Provided passage:
= Beginning of Section =
Greece at Loggerheads With Creditors Over Reforms for Cash

Greece remains at loggerheads with its creditors over key economic reforms after a meeting between Prime Minister Alexis Tsipras and the head of the European Union’s executive arm failed to yield a breakthrough on the release of vital bailout loans.
Greece at Loggerheads With Creditors Over Reforms for Cash
Dutch Finance Minister Jeroen Dijsselbloem, center right, walks with officials as he arrives for a meeting at EU headquarters in Brussels on Wednesday, June 3, 2015. Dijsselbloem is Brussels on Wednesday joining discussions regarding the Greek bailout. (AP Photo/Virginia Mayo)
The Associated Press
6/4/2015
Updated:
6/4/2015

ATHENS, Greece— Greece remains at loggerheads with its creditors over key economic reforms after a meeting between Prime Minister Alexis Tsipras and the head of the European Union’s executive arm failed to yield a breakthrough on the release of vital bailout loans.

And with senior members of Greece’s governing radical left Syriza party stressing that they cannot accept a package of measures proposed by the country’s creditors, markets across Europe sank Thursday. With time running out, there are real fears that Athens won’t secure a deal that will see it get remaining bailout funds to avoid going bankrupt.

The Athens stock exchange was trading about 2 percent lower in mid-day trading, while the Stoxx 50 of leading European shares was down 1.5 percent.

There had been high hopes that Tsipras’ meeting with Commission President Jean-Claude Juncker, which ran into the early hours of Thursday, would at the least begin to show the outlines of a deal that would release the 7.2 billion euros ($8.2 billion) remaining in Greece’s remaining bailout fund.

Though progress appears to have been made on the level of the budget surplus that Athens has to run in the years ahead, the two sides remain far apart on issues such as sales taxes and pensions.

“If the government accepted this proposal, it would have been a disorderly retreat and an agreement to our submission,” Social Security Minister Dimitris Stratoulis told Parliament.

“The entire package of proposals that were submitted yesterday are rejectable by our government,” he said, describing them as an attempt by bailout lenders to impose “neo-colonialism.”

Time is pressing, as the European part of Greece’s bailout officially runs out at the end of the month and the country faces about 1.6 billion euros in repayments to the International Monetary Fund in June. The first installment, a relatively low amount of just over 300 million euros, is due Friday.

While there had been doubts Greece would be able to pay due to a liquidity crunch, Tsipras indicated there would be no problem, telling reporters in Brussels “don’t worry about it.” Other installments are due on June 12, 16 and 19.

Speaking after the meeting, Tsipras said the talks had been “friendly and constructive,” but dismissed outright some of the proposals by the institutions overseeing Greece’s bailout — the European Central Bank, Commission and IMF.

“The conclusion of this discussion is that the proposal the Greek side has submitted remains the only realistic and constructive proposal on the table,” he said.

Although there was some common ground, including on Greece having to post lower primary surpluses — the budget without taking debt servicing into account — Tsipras insisted cuts to supplementary payments to low-income pensioners or increasing value added tax on power bills were out of the question.

In Athens, Syriza party officials went further, with several expressing outrage at what they described as attempts to blackmail Greece.

“A proposal that describes measures of extreme austerity ... shows no respect for the mandate of the Greek people,” Syriza party secretary Tassos Koronakis told Greece’s Star television. “It is a neoliberal shock tactic ... that cannot form the basis of an agreement.”

Discussions are set to continue in coming days.
= End of Section =
Reproduce the passage of the Greek bailout article verbatim, from "Time is pressing, as" up to and including "Commission and IMF.".

Extracted records:
= Beginning of Section =
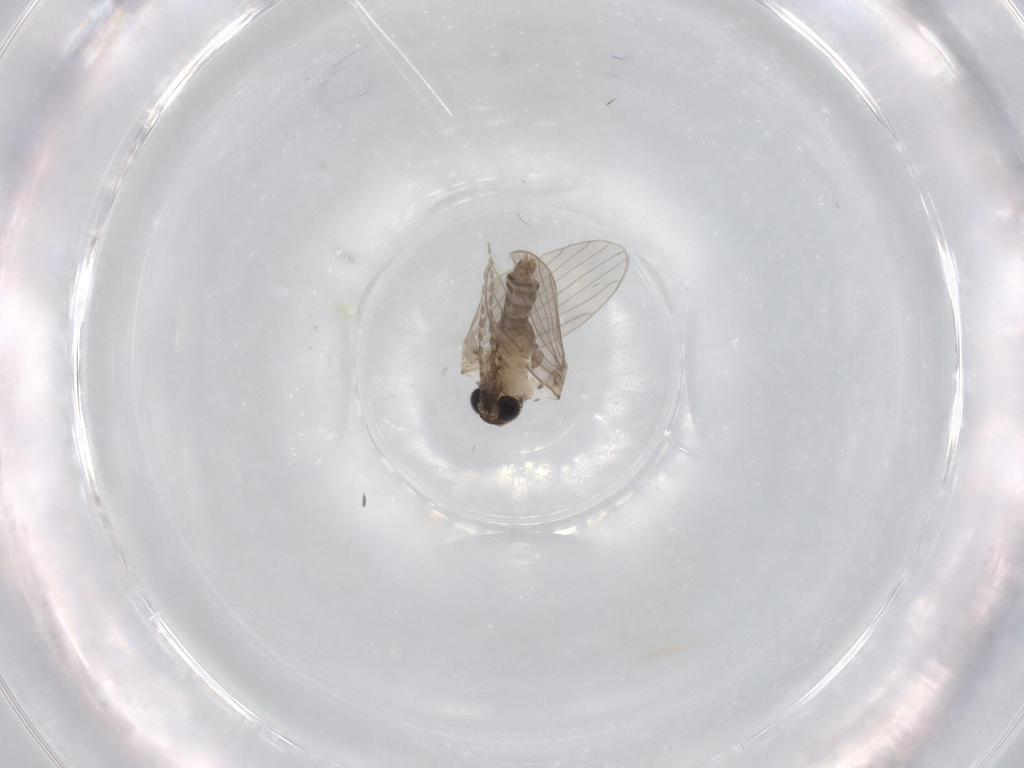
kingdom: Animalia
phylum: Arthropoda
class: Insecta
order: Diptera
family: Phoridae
= End of Section =
= Beginning of Section =
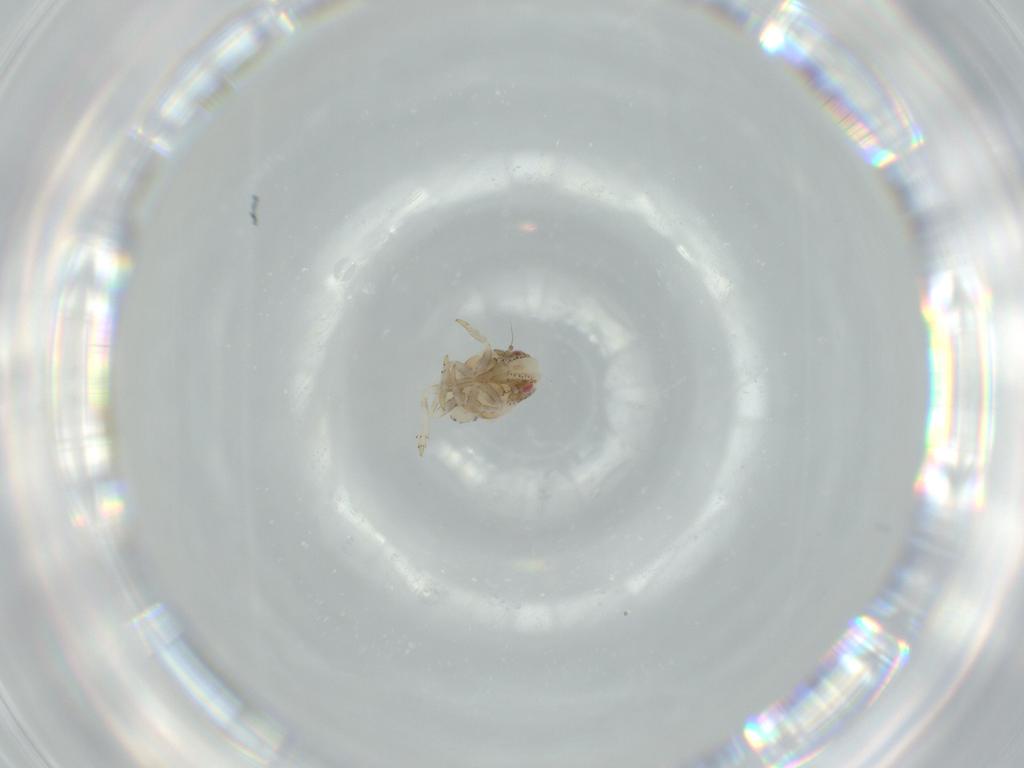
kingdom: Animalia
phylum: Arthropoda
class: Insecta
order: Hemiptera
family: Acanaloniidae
= End of Section =
= Beginning of Section =
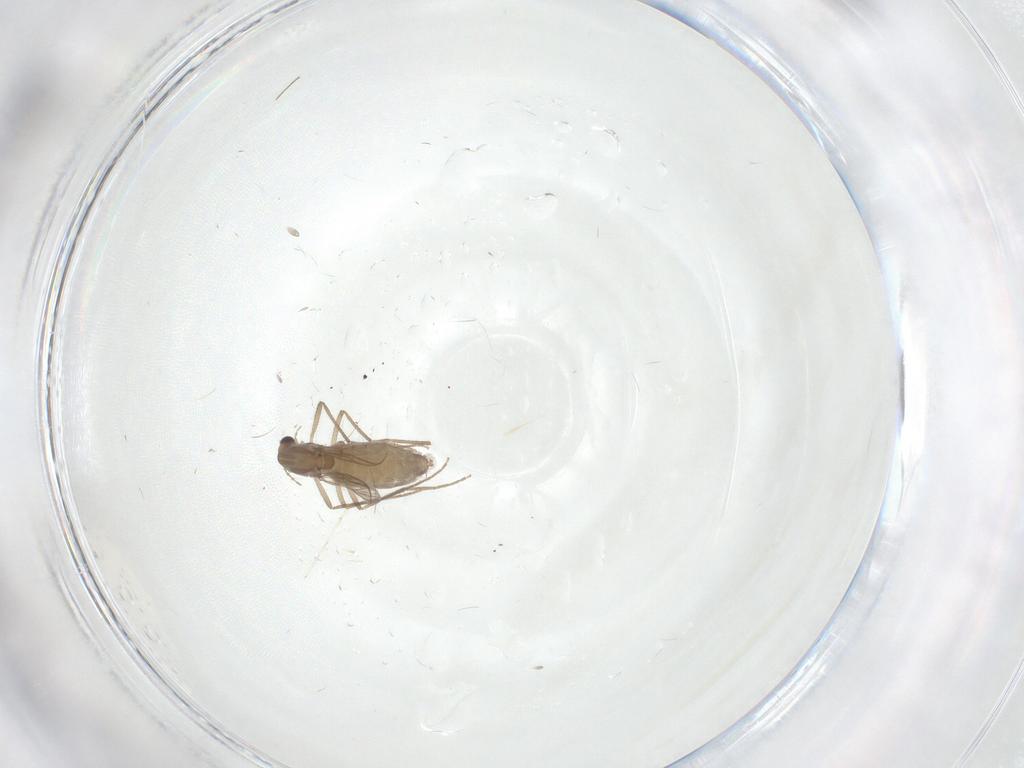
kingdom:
= End of Section =
Worked solution:
Time is pressing, as the European part of Greece’s bailout officially runs out at the end of the month and the country faces about 1.6 billion euros in repayments to the International Monetary Fund in June. The first installment, a relatively low amount of just over 300 million euros, is due Friday.

While there had been doubts Greece would be able to pay due to a liquidity crunch, Tsipras indicated there would be no problem, telling reporters in Brussels “don’t worry about it.” Other installments are due on June 12, 16 and 19.

Speaking after the meeting, Tsipras said the talks had been “friendly and constructive,” but dismissed outright some of the proposals by the institutions overseeing Greece’s bailout — the European Central Bank, Commission and IMF.